Votre entreprise a signé un accord de financement avec l’établissement financier crédit solidaire du concernant les logements de Likouala, comment avancent les travaux?

Les travaux avancent assez bien, il faut dire que c’est une convention de financement pour la finalisation des travaux. C’est un lot du programme de 3808 , que nous avons entrepris de relancer lot par lot.

Celui de Likouala comprend 4 immeubles de 56 appartements et un duplex . En faisant l’évaluation des travaux restants à réaliser, nous nous sommes rendus compte qu’il nous fallait 1 milliard 700 millions pour  son achèvement, alors, nous avons effectué certaines démarches auprès des institutions financières de la place..

N’ayant aucun crédit auprès de CSG, et  contrairement à d’autres tels que Bgfi, UGB  Bicig avec qui nous avons des encours, nous avons choisi de travailler avec cette banque et avons entrepris des négociations pour établir des modalités de financement et les garanties.

Nous leur avons  préalablement signifié que dans notre démarche il n’était pas souhaitable d’engager l’État financièrement donc nous ne pouvions pas brandir une garantie souveraine par contre, nous pouvons établir un mécanisme simple de financement  basé sur le dépôt d’une garantie sous forme de DAT.

Ce que nous avons fait à hauteur  du tiers de la somme et ils nous ont prêté la totalité du montant  sur 12 mois. Les remboursements du crédit débuteront au terme de ces 12 mois.

C’est une mécanisme simple et sécurisé. Étant donné  la commercialisation de ces logements qui débutera incessamment,  nous pourrons rembourser le CSG avant la fin de l’échéance, car la  structuration du crédit est faite de façon à ce qu’il y ait un crédit promoteur que nous avons couplé avec un crédit acquéreur. Ce qui signifie tout simplement que  tous ceux qui viennent à la Sni pour acheter un logement auront un crédit du CSG pour financer leur logement. Aussi, ils devront ouvrir un compte auprès du CSG qui va payer la Sni pour le coût de la maison , quant à eux,  ils vont rembourser le CSG à leur rythme, par conséquent il y a une sorte de compensation.

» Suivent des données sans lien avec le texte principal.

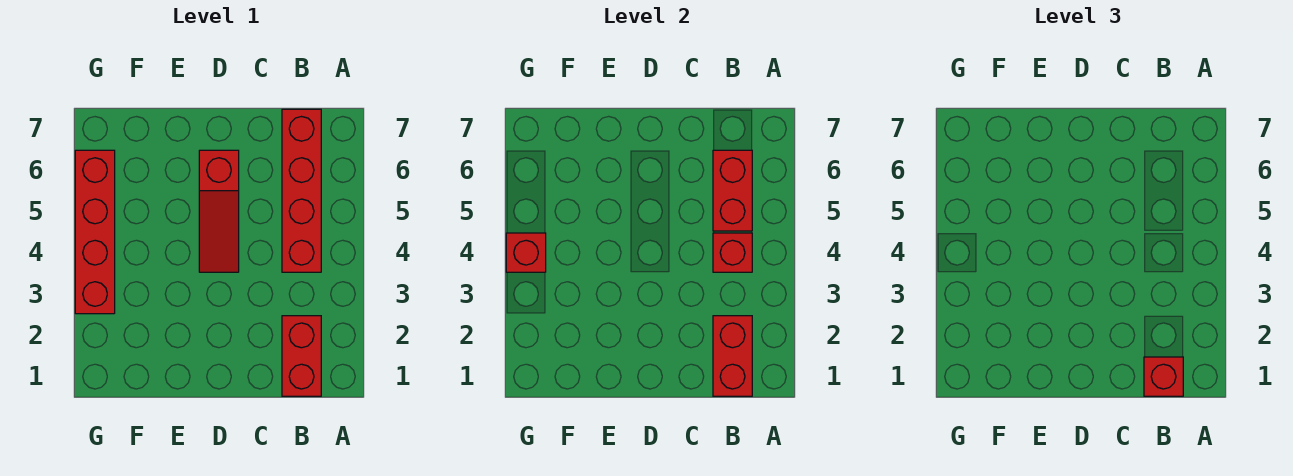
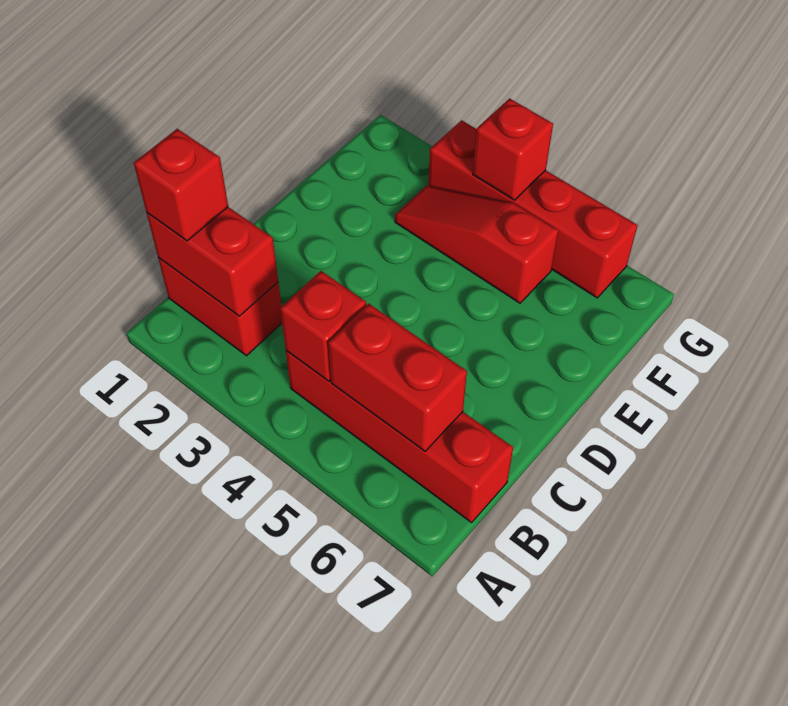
red 1x3 slope [199,150,239,272] -> red 1x3 slope moved to [395,186,558,303]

Chaque lot à ses difficultés , c’est pourquoi nous comptons  donc diversifier nos stratégies. Par ailleurs, nous avons un projet pilote de vente en l’état de certains logements inachevés notamment dans les provinces du Woleu-Ntem, du Haut Ogooué, du Moyen-Ogooué et de la Ngounié. C’est sur la base d’une expertise préalable que les coûts des maisons seront évalués.

Les perspectives de la Sni? Les projets ou réformes ?

Nous avons trois grands axes : Tout d’abord, nous allons redonner à la SNI ses lettres de noblesse et la ramener au centre des grandes réalisations en matière de politique étatique du logement enfin, nous allons nous assurer que la SNI forte de son expérience de 42 ans puisse mettre à profit cette expérience à destination des Gabonais.

Pour les années à venir,  nous avons comme objectifs de relancer l’ensemble des chantiers à l’arrêt d’ici deux ans et entreprendre des grands projets en matière d’amélioration de l’habitat au Gabon. Nous sommes en étroite discussion avec des partenaires internationaux pour la construction d’un plus grand nombre de logements  car le moment est venu de faire décoller ce secteur.

Sur le plan interne, nous allons réformer la SNI, mettre en place un cadre de gouvernance adapté à notre structure, et continuer à former nos employés. Nous ambitionnons à terme la certification de l’entreprise car nous voulons que la SNI soit une référence sous-régionale sur le marché en matière de bâtiment et de construction.